_Provided text_.
I Could Get Back Up…

I haven’t written much about meditation lately because the current sequence on my app has been difficult for me, and because of that, I haven’t been meditating as much. I’m trying to get back into it because it does help with my nasty moods, but also because if I keep going, I’ll get past this section that I don’t like. Not entirely altruistic, eh? Whatever. I know why it’s hard…he wants me to be all kind and benevolent towards someone that I dislike…and the fact is that there are very few people like that in my life at the moment, and the few that are there, hey, well, I really don’t WANT them to feel better at my expense, which isn’t exactly how he words the meditative process, but I have an anger bomb inside me at the moment and it’s making these sessions difficult to swallow. He acknowledges that, but says I just have to get past it. Um. OK. Mostly my mind wanders when I’m supposed to be wafting good thoughts and happiness towards the person I dislike, but I can’t even picture the person(s), so my brain just takes a breather and goes on about something else.

I get what he’s saying about feeling and mood and crap, I’m just really not there. I suspect I’m not doing it right. Whatever. In general, the meditation has been helpful and I’m sure it will be again. I just need to get past this section.

I have other ways to find meditative peace. The ironing continues…

Jun 26 14 001 small

Albeit slowly. Here I am ironing the parts of the face on the drawing, to be placed eventually on the face itself to the left. At first, I thought I hadn’t gotten much done tonight, about 100 pieces in two hours? It didn’t seem like much…but I forgot that the face was in the 1200 box and consists of about 43 pieces (OK, that’s precise, not about). Then I ironed from piece 470 to 618 or so…about 190 pieces in two hours makes more sense. I’m 8 hours in now.

Jun 26 14 003 small

This was slow going. Lots of little bits and pieces…once I finished the woman, I ironed her onto the background…

Jun 26 14 004 small

She’s still missing a fingernail. Apparently she’s missing an elbow shadow as well. There’s an eyeball in her hand now too. Can’t see that in this picture.

I wasn’t going to go on to the next section, but then I realized it wasn’t very late, so I told myself I’d do another 30 minutes (you should know that “not very late” was 11:08 PM).

Jun 26 14 005 small

No one should listen to me…this is an hours’ worth of work. Tiny pieces…and no, it’s not done. I thought about trying to finish it tonight, but I’m tired.

I spent three hours this morning at life drawing…

Jun 26 14 006 small

There was something wrong with every drawing I did…this one has one leg that’s too small and too short.

Jun 26 14 007 small

That’s the wonder of drawing in pen, though…you’re stuck with it. I did all the short poses in pencil, but still erased nothing. Her right arm has giant issues. Just imagine the drawing without it. I still enjoy the process though, getting your head into looking at the figure and the shadows. It’s more about the process than the product. I’m planning on going to these all summer. It’s cheap, just $5 for 3 hours. Not a bad deal. Even when the girlchild is texting you the whole time because she’s BORED. Holy hell, child.

_What you should do_. According to the blog post about meditation, ironing, and life drawing, how much do the life drawing sessions cost?

Dataset records:
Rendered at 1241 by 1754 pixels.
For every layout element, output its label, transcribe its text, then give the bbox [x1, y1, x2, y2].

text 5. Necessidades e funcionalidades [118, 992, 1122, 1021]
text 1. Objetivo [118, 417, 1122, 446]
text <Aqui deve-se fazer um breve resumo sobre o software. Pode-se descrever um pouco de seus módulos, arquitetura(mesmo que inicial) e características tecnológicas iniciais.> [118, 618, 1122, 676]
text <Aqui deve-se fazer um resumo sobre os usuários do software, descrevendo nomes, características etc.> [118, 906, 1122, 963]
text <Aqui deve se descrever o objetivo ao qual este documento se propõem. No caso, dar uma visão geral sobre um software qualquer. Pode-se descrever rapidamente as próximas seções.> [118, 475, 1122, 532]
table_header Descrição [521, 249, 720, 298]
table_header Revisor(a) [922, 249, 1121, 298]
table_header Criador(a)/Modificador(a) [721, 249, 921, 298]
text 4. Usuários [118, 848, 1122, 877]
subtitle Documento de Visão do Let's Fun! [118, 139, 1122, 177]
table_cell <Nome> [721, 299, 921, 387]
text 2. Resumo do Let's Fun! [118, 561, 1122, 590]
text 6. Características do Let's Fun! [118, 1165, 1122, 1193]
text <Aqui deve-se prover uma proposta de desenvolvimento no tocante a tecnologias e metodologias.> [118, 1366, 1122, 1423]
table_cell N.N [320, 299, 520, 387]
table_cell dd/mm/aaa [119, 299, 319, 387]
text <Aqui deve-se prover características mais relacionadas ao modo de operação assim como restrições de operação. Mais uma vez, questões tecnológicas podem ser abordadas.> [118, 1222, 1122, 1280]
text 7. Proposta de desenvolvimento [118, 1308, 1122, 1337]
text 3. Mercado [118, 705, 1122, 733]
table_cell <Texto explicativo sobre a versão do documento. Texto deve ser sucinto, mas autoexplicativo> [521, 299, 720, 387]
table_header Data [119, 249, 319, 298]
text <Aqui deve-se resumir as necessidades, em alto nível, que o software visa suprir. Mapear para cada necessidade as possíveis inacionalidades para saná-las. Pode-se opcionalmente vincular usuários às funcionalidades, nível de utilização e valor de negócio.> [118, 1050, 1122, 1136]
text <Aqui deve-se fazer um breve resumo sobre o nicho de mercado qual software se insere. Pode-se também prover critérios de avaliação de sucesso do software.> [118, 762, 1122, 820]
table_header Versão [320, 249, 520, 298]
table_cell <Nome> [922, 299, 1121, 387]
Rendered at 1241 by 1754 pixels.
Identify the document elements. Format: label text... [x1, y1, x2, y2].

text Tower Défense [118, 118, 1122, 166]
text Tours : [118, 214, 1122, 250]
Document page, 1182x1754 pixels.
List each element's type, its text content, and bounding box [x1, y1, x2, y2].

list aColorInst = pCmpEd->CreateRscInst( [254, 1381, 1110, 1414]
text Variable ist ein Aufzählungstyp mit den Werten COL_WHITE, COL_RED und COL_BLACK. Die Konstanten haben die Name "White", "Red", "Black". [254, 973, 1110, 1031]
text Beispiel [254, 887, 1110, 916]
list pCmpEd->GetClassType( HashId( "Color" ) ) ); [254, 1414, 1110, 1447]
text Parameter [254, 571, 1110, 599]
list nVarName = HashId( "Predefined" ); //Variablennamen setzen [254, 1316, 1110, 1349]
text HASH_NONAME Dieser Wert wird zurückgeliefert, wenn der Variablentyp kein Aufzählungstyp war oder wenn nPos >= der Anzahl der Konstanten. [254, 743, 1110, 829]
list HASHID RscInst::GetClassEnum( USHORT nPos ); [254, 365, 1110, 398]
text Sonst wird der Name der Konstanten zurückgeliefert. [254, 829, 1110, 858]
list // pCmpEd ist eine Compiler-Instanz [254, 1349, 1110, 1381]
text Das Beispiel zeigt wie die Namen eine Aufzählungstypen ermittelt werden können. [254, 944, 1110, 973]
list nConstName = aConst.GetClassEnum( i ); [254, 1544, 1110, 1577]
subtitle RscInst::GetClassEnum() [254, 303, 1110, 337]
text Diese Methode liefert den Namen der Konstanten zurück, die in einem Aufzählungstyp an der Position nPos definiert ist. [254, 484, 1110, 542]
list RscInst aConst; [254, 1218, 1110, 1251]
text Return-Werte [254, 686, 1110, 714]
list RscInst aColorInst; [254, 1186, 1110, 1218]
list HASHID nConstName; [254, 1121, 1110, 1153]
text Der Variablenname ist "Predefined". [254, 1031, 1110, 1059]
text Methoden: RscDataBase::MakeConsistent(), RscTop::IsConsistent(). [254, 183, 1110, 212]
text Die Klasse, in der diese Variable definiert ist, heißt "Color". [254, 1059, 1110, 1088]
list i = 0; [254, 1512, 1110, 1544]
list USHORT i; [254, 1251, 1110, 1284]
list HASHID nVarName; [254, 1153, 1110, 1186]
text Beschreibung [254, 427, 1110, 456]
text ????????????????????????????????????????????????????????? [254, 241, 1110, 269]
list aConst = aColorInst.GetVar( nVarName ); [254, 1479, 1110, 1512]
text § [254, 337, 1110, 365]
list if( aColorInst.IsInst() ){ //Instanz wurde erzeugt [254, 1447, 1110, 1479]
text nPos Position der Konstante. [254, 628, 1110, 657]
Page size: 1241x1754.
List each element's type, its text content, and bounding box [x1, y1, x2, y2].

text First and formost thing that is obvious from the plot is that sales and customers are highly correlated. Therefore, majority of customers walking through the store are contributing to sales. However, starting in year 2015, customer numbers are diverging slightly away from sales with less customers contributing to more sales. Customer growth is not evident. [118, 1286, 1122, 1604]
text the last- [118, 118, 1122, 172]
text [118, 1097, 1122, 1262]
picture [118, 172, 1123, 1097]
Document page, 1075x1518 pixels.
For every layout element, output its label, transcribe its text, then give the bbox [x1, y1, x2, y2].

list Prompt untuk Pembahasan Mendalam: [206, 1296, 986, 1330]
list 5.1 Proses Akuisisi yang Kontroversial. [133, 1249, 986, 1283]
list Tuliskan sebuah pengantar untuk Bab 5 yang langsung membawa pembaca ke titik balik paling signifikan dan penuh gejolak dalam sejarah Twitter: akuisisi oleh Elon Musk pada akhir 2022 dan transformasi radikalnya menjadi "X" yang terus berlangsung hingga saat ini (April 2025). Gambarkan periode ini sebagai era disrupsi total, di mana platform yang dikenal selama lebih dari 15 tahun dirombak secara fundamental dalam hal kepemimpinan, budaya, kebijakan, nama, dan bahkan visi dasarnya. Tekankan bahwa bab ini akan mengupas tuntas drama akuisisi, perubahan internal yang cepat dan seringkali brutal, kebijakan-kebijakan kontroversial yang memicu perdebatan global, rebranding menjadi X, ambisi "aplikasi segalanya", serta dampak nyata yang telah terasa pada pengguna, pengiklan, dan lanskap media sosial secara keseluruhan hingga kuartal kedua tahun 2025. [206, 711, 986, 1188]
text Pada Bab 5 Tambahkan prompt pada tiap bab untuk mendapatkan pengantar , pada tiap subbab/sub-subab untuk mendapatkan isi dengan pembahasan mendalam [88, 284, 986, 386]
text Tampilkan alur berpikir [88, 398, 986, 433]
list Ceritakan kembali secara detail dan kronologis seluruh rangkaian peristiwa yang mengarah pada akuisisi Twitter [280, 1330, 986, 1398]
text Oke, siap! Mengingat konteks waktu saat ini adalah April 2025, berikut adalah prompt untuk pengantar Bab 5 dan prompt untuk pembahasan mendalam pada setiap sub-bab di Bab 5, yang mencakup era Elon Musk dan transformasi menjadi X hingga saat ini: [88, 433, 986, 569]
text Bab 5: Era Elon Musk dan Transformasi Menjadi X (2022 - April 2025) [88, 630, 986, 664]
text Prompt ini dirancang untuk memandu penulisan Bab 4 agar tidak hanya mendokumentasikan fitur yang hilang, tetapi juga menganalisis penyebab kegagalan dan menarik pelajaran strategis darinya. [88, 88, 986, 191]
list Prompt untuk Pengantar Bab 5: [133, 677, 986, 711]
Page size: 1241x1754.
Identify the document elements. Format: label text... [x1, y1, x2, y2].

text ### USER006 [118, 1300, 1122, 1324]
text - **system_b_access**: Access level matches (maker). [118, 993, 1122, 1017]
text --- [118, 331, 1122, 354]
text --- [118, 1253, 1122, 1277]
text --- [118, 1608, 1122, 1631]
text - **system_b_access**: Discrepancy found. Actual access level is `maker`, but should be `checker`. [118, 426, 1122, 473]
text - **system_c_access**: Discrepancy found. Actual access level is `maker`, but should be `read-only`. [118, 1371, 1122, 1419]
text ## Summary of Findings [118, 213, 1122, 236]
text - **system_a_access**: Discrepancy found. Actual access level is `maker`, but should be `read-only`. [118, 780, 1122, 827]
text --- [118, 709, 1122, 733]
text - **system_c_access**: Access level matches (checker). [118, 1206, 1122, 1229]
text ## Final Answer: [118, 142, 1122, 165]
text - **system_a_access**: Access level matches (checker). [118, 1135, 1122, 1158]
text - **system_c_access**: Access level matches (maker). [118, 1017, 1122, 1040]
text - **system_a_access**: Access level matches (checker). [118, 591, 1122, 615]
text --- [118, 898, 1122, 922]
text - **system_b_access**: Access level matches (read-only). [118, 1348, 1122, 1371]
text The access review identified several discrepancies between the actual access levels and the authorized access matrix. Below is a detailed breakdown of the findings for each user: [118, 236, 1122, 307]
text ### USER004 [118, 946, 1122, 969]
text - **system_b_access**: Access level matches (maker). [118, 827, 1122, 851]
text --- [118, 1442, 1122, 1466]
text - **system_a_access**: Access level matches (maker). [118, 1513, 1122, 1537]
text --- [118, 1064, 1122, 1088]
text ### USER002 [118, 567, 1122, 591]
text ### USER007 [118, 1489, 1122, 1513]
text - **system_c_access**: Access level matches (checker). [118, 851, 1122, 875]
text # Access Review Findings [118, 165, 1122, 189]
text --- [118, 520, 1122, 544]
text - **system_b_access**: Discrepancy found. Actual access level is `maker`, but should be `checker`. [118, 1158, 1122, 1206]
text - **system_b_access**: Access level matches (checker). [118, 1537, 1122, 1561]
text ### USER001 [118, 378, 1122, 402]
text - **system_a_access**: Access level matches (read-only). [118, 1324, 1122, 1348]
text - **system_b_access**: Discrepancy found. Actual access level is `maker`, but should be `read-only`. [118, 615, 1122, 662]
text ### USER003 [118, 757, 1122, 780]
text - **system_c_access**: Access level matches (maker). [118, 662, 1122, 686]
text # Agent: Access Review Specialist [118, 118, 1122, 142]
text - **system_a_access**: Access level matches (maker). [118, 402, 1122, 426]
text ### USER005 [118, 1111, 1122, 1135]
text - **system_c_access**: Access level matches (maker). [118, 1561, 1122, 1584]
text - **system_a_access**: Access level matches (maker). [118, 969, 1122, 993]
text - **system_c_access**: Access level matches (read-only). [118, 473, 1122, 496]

_Finished exercise_. They cost $5 for 3 hours.